■ **DATA TO PROCESS**:
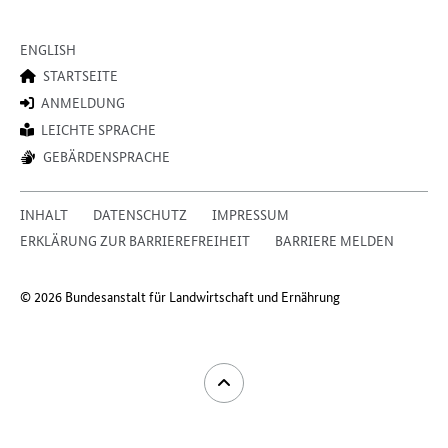
ENGLISH
STARTSEITE
ANMELDUNG
LEICHTE SPRACHE
GEBÄRDENSPRACHE
INHALT
DATENSCHUTZ
IMPRESSUM
ERKLÄRUNG ZUR BARRIEREFREIHEIT
BARRIERE MELDEN
© 2026 Bundesanstalt für Landwirtschaft und Ernährung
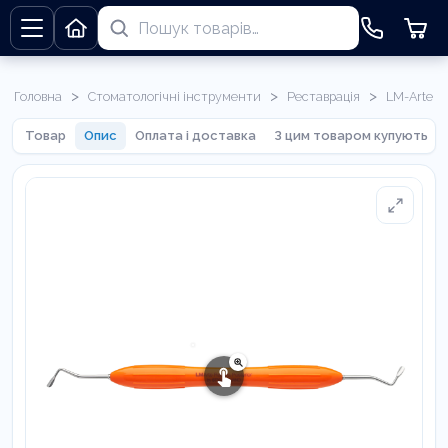
>
>
>
Головна
Стоматологічні інструменти
Реставрація
LM-Arte
Товар
Опис
Оплата і доставка
З цим товаром купують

■ **ACTIVITY**: Repeat the listing above exactly, omitting the pictures it contains.

■ **WRITTEN REPLY**:
ENGLISH
STARTSEITE
ANMELDUNG
LEICHTE SPRACHE
GEBÄRDENSPRACHE
INHALT
DATENSCHUTZ
IMPRESSUM
ERKLÄRUNG ZUR BARRIEREFREIHEIT
BARRIERE MELDEN
© 2026 Bundesanstalt für Landwirtschaft und Ernährung
>
>
>
Головна
Стоматологічні інструменти
Реставрація
LM-Arte
Товар
Опис
Оплата і доставка
З цим товаром купують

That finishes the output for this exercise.